Focus Groups are Driving us into Oblivion

No, not that Oblivion.

I have to wonder how “marketing” efforts from 100 years ago would have stood up to today’s. People made things they thought people would like, they marketed them in ways they thought would appeal, and everyone went on their merry way. Today, we have focus groups, market research, and all sorts of other data aimed squarely at allowing us to craft the most precise, effective marketing campaigns ever. Market research is an iterative process–each generation of marketing is more effective than the previous. But wait–this isn’t an anti-capitalist rant! It’s an anti-people rant. Bear with me…

Given the choice between instant and deferred gratification, people always lean toward the former. Broccoli will make you full and healthier in the long run, but deep fried chicken parts taste better, even if they will make you fat and disgusting. Guess what McDonald’s serves?

I often joke about creating the ultimate snack. I’d call it Buttersalt Cheesy Chips. There would be numerous flavors–you would never find Original Recipe Buttersalt Cheesy Chips. Store shelves would be stocked with Nacho Taco Buttersalt Cheesy Chips, Creamy Ranch Butter Salt Cheesy Chips, Blue Cheese Pizza Buttersalt Cheesy Chips, and so on. They would be the brightest, greasiest, most disgusting chips ever, and I think they’d sell like mad, because given the amount of time it will take to get the product to market, America will have graduated another generation of focus group-induced fattening, and be totally ready for my brand new heart attack in a bag.

I get frustrated by game reviews because I get the sense that reviewers are really just looking for more Buttersalt Cheesy Chips in videogame form. I kind of feel for the guys–you can’t really hope for any deferred gratification when you’ve got deadlines, a stack of games to review, and a fast fading attention span. Still, reviewers adore Buttersalt Cheesy Chips moments, so savvy developers are keen to deliver. Set pieces make great Buttersalt Cheesy Chips–great at first, but no lasting game play value.
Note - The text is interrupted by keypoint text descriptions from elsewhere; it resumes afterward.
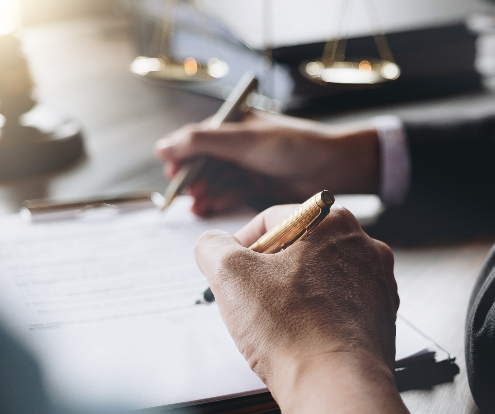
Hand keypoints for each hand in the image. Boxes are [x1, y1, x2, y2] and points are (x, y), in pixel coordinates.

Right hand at [156, 111, 379, 215]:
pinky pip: (232, 194)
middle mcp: (239, 146)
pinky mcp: (259, 188)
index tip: (172, 175)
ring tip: (199, 206)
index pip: (197, 140)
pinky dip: (221, 200)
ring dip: (206, 193)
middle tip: (188, 196)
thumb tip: (161, 147)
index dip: (182, 157)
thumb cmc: (293, 145)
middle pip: (204, 164)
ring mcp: (249, 167)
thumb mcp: (242, 140)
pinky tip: (212, 208)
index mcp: (234, 125)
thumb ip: (201, 142)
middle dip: (194, 180)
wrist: (333, 166)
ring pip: (217, 182)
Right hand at [194, 206, 431, 413]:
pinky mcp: (381, 315)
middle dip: (270, 271)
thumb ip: (212, 247)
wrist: (336, 386)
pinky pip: (339, 305)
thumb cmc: (291, 330)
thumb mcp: (230, 275)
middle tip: (250, 299)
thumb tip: (213, 245)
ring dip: (294, 293)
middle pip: (300, 248)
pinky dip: (318, 315)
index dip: (242, 246)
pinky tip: (302, 335)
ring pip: (321, 277)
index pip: (273, 220)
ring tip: (277, 322)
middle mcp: (364, 245)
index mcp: (333, 222)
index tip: (231, 272)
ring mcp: (377, 282)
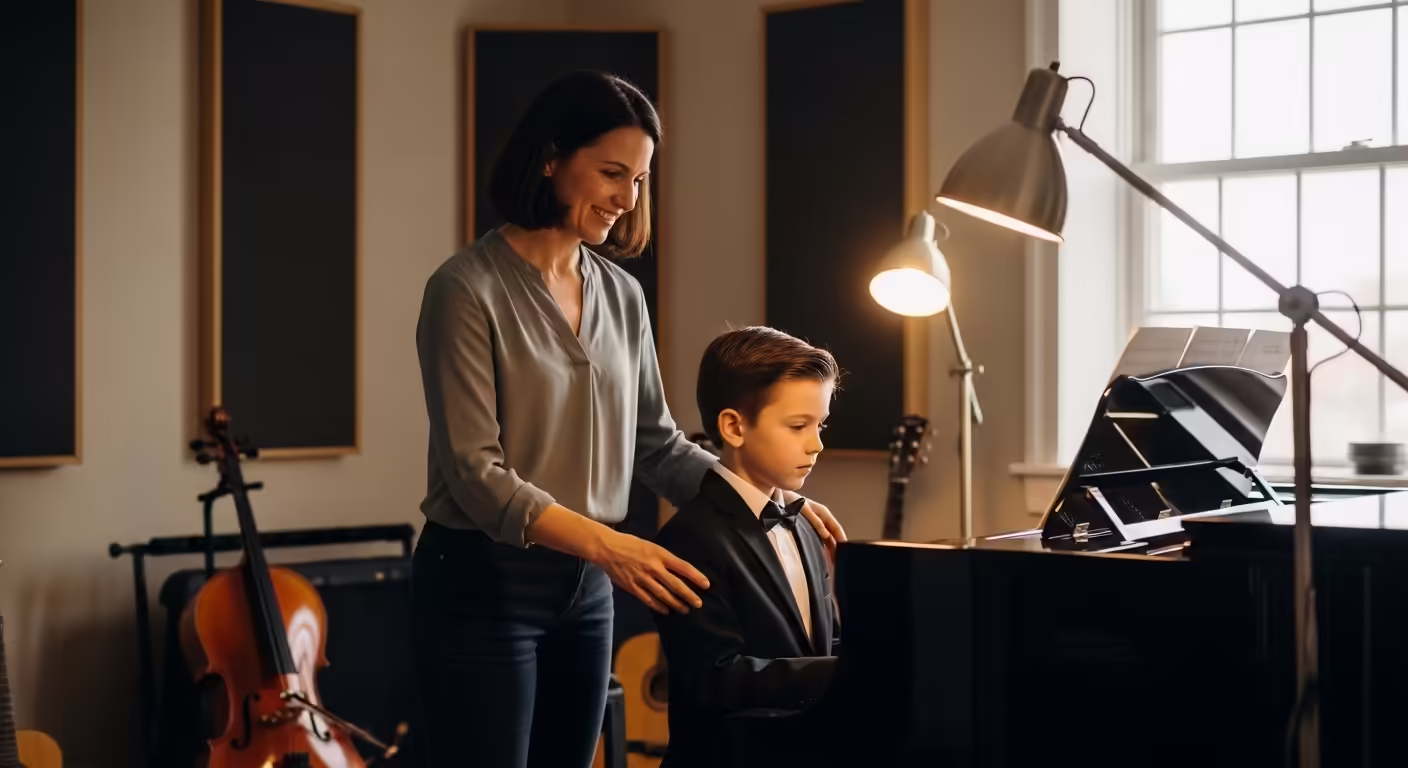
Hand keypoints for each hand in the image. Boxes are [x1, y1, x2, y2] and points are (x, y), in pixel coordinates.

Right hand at [593, 530, 709, 613]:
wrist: (607, 548)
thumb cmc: (630, 544)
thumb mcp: (651, 546)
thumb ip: (663, 558)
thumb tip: (677, 569)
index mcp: (660, 554)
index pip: (683, 567)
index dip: (696, 576)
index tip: (706, 584)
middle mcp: (654, 567)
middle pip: (675, 584)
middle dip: (688, 595)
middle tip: (698, 603)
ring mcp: (643, 579)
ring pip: (663, 595)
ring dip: (676, 603)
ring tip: (685, 609)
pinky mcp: (633, 587)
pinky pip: (648, 599)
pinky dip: (658, 606)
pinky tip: (666, 610)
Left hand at [797, 498, 845, 564]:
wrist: (779, 498)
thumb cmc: (792, 501)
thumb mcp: (805, 510)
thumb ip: (816, 522)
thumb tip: (827, 535)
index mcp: (824, 513)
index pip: (837, 528)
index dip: (842, 539)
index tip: (846, 550)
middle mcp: (821, 520)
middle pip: (833, 535)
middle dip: (837, 547)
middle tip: (840, 561)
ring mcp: (815, 525)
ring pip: (826, 539)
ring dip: (830, 549)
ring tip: (833, 562)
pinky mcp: (808, 529)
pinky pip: (818, 540)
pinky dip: (822, 548)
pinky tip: (823, 556)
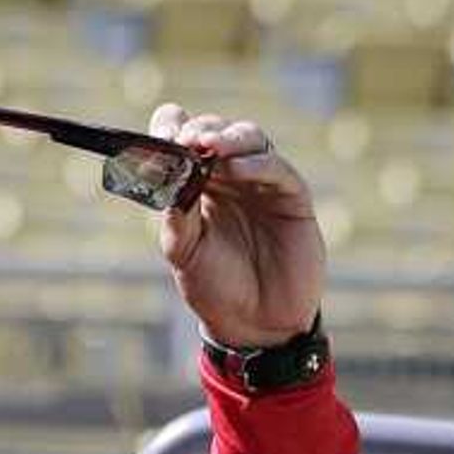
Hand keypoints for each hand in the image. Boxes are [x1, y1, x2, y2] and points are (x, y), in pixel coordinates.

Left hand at [149, 101, 325, 346]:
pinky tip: (238, 169)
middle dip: (199, 131)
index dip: (172, 128)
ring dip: (227, 138)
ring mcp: (262, 183)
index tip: (161, 134)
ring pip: (248, 139)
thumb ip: (175, 217)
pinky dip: (257, 164)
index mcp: (198, 183)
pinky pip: (277, 169)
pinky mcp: (292, 196)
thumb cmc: (216, 286)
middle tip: (185, 140)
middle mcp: (230, 176)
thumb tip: (168, 181)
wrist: (253, 325)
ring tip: (208, 146)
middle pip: (215, 131)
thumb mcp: (183, 253)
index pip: (184, 138)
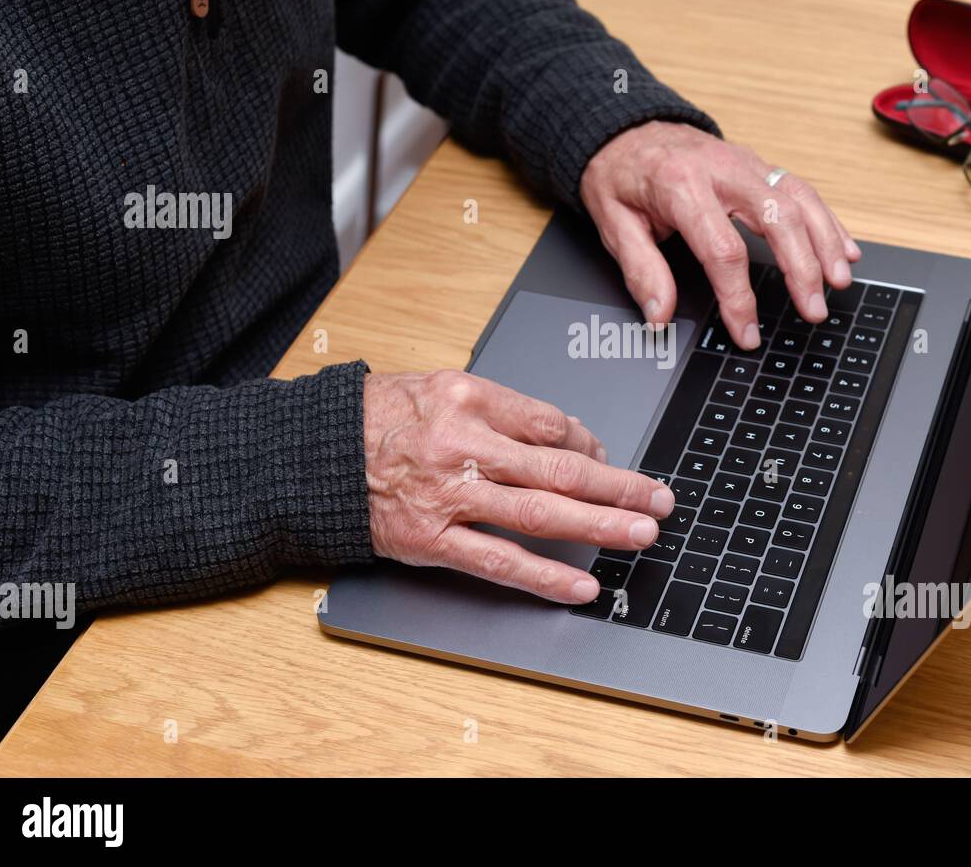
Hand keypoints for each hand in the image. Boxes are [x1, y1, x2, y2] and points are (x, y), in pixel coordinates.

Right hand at [363, 370, 673, 602]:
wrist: (311, 455)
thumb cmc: (377, 418)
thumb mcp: (440, 387)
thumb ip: (502, 410)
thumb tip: (567, 437)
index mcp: (468, 397)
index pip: (551, 424)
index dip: (591, 445)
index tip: (609, 460)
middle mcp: (463, 444)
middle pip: (561, 468)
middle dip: (620, 486)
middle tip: (660, 499)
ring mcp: (448, 495)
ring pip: (540, 512)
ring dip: (600, 525)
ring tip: (642, 534)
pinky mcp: (431, 539)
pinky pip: (499, 561)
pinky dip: (545, 575)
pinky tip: (582, 584)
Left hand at [580, 121, 860, 348]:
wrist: (625, 129)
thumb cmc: (621, 177)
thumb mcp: (614, 225)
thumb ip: (641, 271)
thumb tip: (660, 315)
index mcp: (681, 187)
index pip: (722, 250)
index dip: (738, 298)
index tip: (747, 332)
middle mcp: (721, 171)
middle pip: (776, 218)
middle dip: (802, 268)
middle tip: (813, 310)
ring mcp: (746, 164)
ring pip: (798, 200)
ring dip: (825, 242)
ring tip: (839, 282)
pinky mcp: (759, 166)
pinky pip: (801, 191)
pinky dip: (827, 221)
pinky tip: (844, 250)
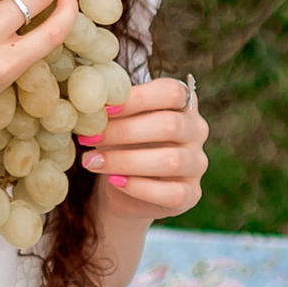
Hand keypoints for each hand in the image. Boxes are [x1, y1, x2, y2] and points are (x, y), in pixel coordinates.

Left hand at [81, 72, 208, 218]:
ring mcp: (197, 164)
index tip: (105, 109)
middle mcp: (196, 131)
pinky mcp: (191, 194)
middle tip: (90, 138)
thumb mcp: (117, 123)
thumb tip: (93, 109)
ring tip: (93, 161)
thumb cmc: (120, 145)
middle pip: (170, 125)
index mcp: (183, 104)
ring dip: (125, 160)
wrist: (122, 190)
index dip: (139, 98)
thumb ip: (113, 112)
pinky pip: (172, 192)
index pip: (172, 92)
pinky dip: (139, 187)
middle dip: (124, 131)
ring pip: (171, 161)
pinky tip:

This isn’t to say that big games have no game play–it’s usually quite the contrary. But when more focus is placed on the Buttersalt Cheesy Chips aspects of the game than the Broccoli and Rice aspects, you end up feeling empty inside with a bit of heartburn.

Going back to that Oblivion: it is, quite contrary to the title of this post, a Broccoli and Rice game.

July 24, 2008 posted by James

Filed under: Games,Reviews

1 Comment Comment away!

  • 1. yojimb0  |  July 27, 2008 at 2:16 AM

    At the same time, though, you can’t fault your audience for wanting butter and salt: the audience has the right to want what they like. The best games, to me, are the ones that assiduously hold my appeal while drawing me into the gameplay meat. I think the designer’s job is to put melted cheddar on broccoli, as it were, to make complex gameplay palatable and accessible.

    I think the problem with marketing is that it hasn’t integrated itself with game development enough. It seems rare to find a marketing message for a game that matches the intents of the game itself: I feel like the situation would improve for everyone if marketers and designers collaborated and synergized their respective crafts.